8.3 Future Directions
Our study inspires future work in two directions. The first direction is to increase
the efficiency of word-level knowledge transfer. Por ejemplo, it is possible to use co-
location information of translated words to transfer knowledge, though cautiously, a
untranslated words. It has been shown that word-level models can help find new word
translations, Por ejemplo, by using the existing dictionary as “seed,” and gradually
adding more internal nodes to the tree structure using trained topic-word distributions.
Además, our analysis showed the benefits of using a “language selector” in C-
BILDA to make the generative process of DOCLINK more realistic, and one could also
implement a similar mechanism in VOCLINK to make the conditional distributions for
tokens less dependent on specific context.

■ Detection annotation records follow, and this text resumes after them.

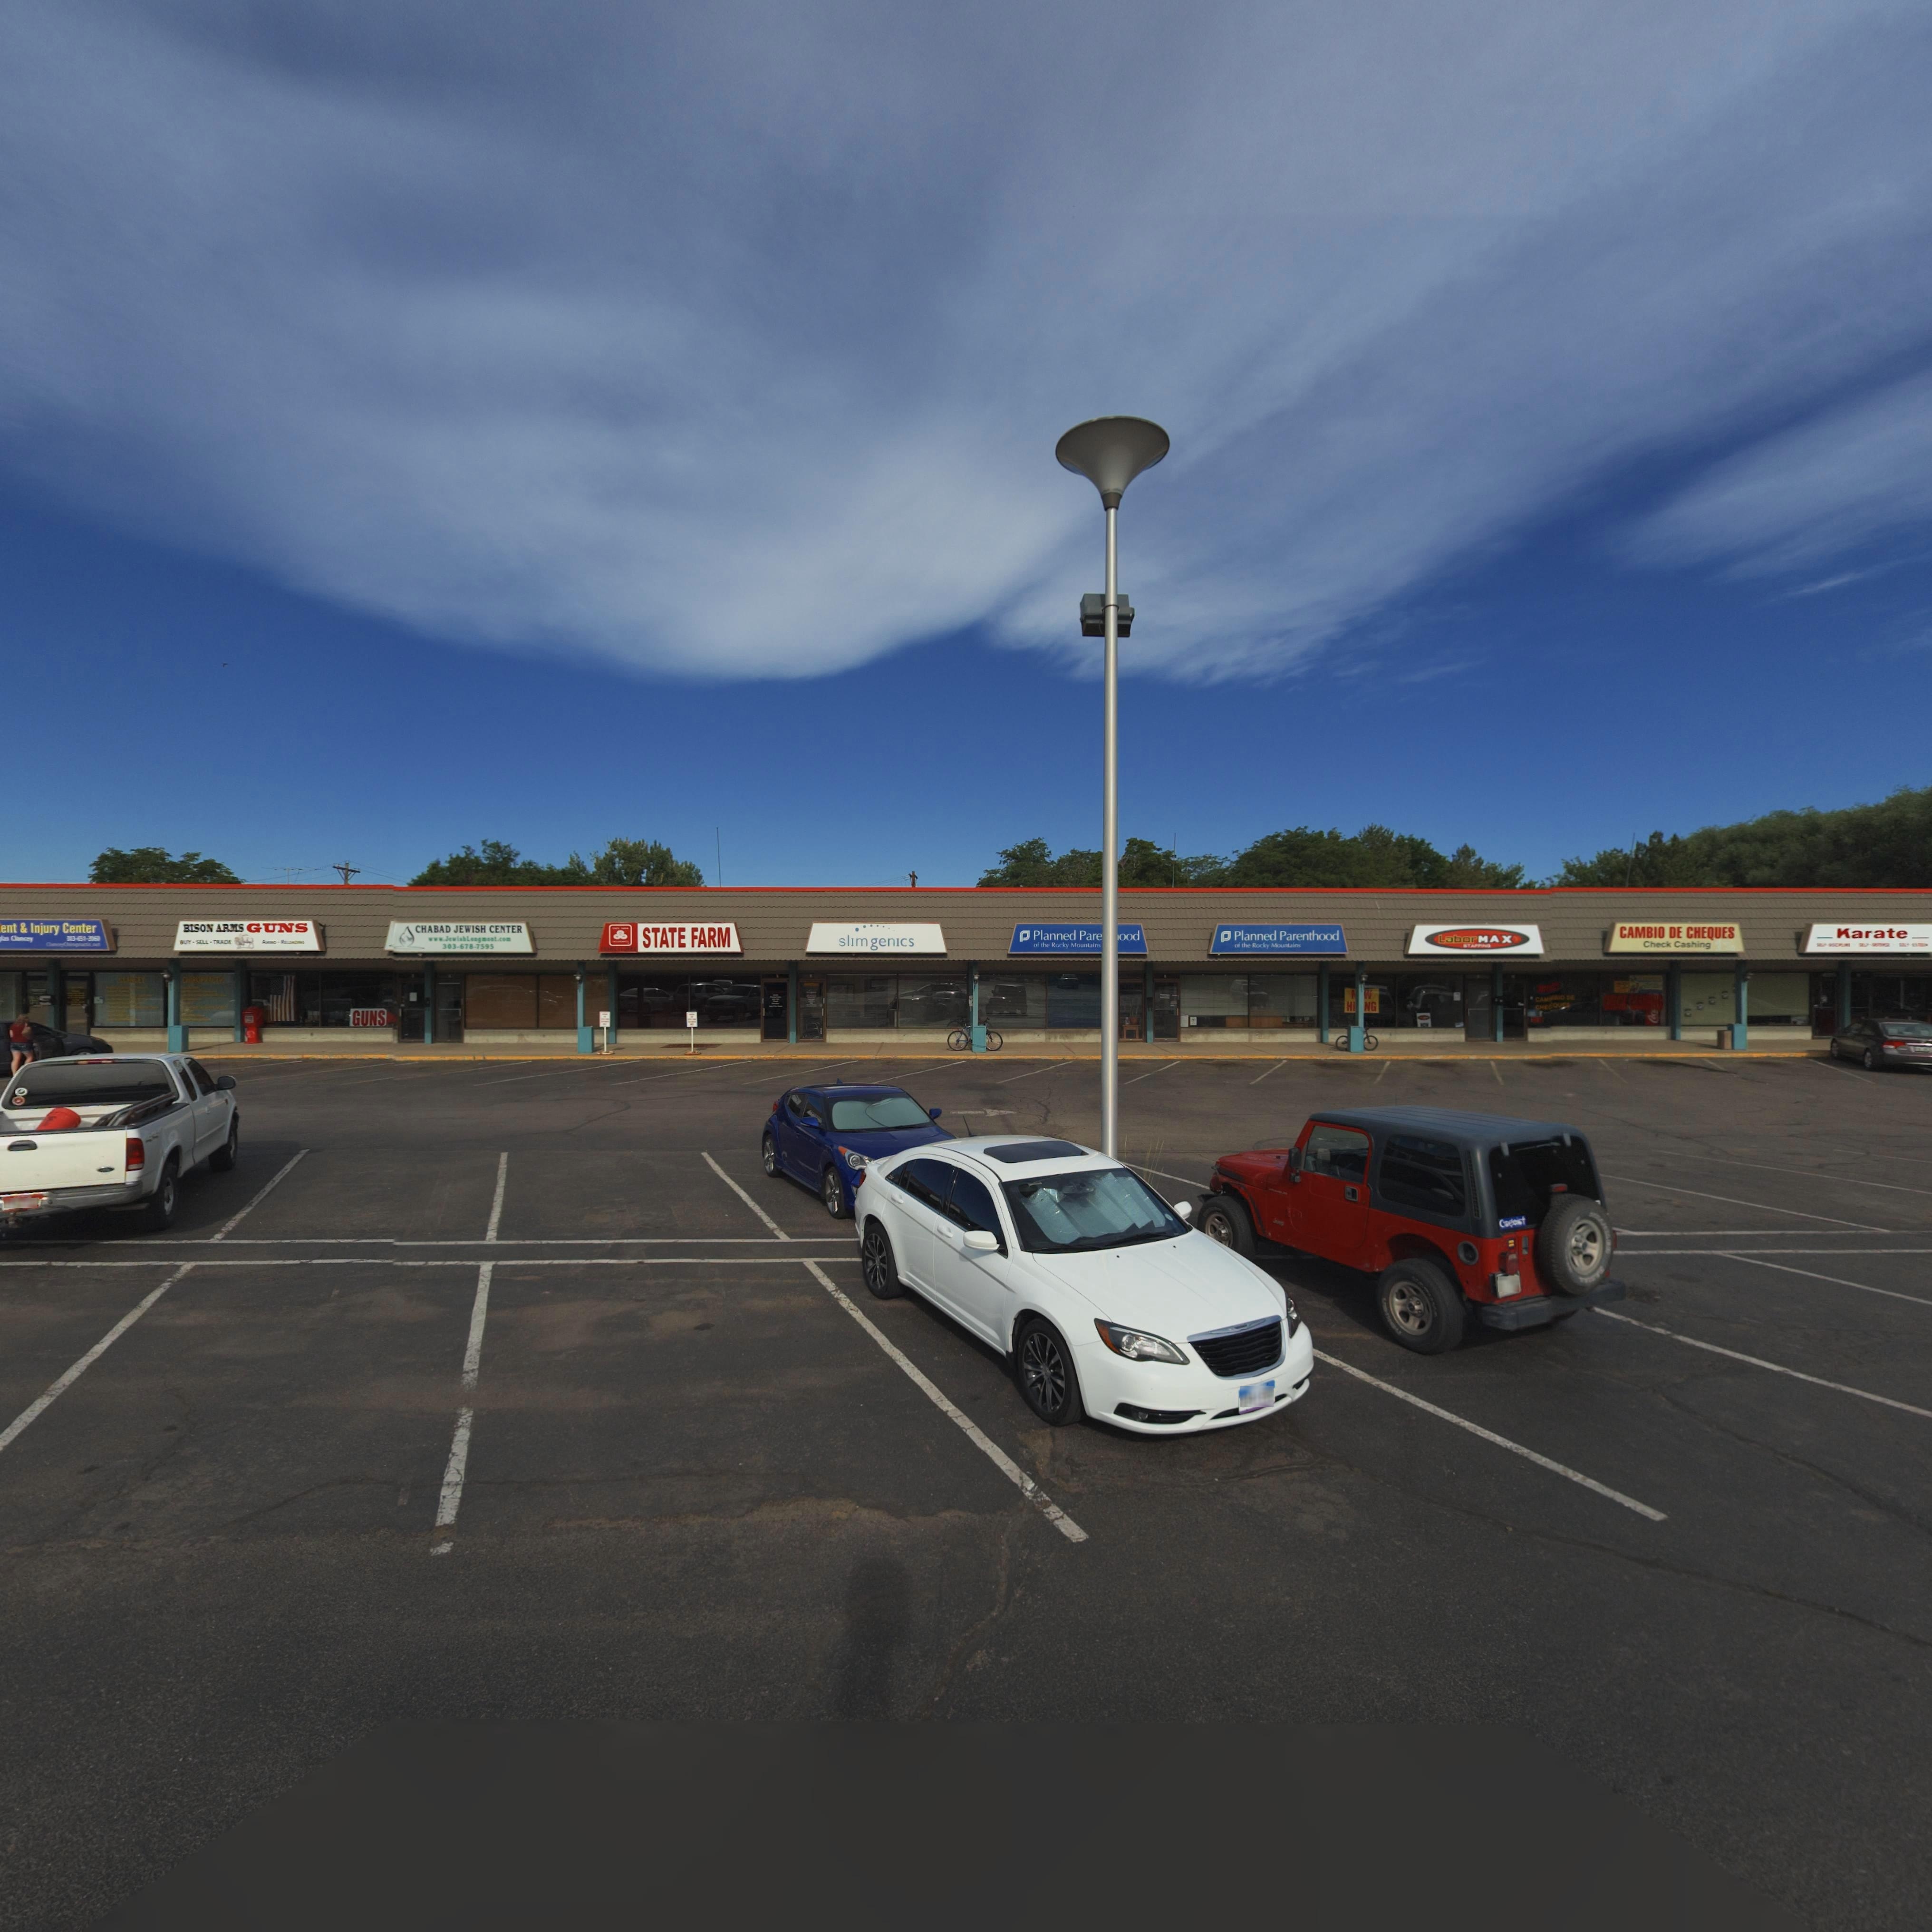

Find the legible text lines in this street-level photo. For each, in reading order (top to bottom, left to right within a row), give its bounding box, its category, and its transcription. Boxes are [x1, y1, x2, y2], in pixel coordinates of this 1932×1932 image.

[1, 922, 98, 936] BusinessName: ent * Injury Center
[182, 922, 309, 934] BusinessName: BISON ARMS GUNS
[414, 924, 522, 933] BusinessName: CHABAD JEWISH CENTER
[641, 927, 731, 948] BusinessName: STATE FARM
[838, 933, 914, 951] BusinessName: slimgenics
[1033, 929, 1140, 941] BusinessName: Planned Pare***ood
[1234, 929, 1339, 941] BusinessName: Planned Parenthood
[1438, 933, 1513, 944] BusinessName: LaborMAX
[1463, 943, 1491, 948] BusinessName: STAFFING
[1619, 925, 1735, 941] BusinessName: CAMBIO DE CHEQUES
[1535, 994, 1576, 1003] BusinessName: CA***IO DE
[1534, 1002, 1570, 1010] BusinessName: CHE*QUE*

The second direction is more general. By systematically synthesizing various mod-
els and abstracting the knowledge transfer mechanism through an explicit transfer
operación, we can construct models that shape the probabilistic distributions of a target
language using that of a source language. By defining different transfer operations,
more complex and robust models can be developed, and this transfer formulation may
provide new ways of constructing models than with a traditional joint formulation (hao
and Paul 2019). Por ejemplo, SOFTLINK is generalization DOCLINK based on transfer
operations that does not have an equivalent joint formulation. This framework for
thinking about multilingual topic models may lead to new ideas for other models.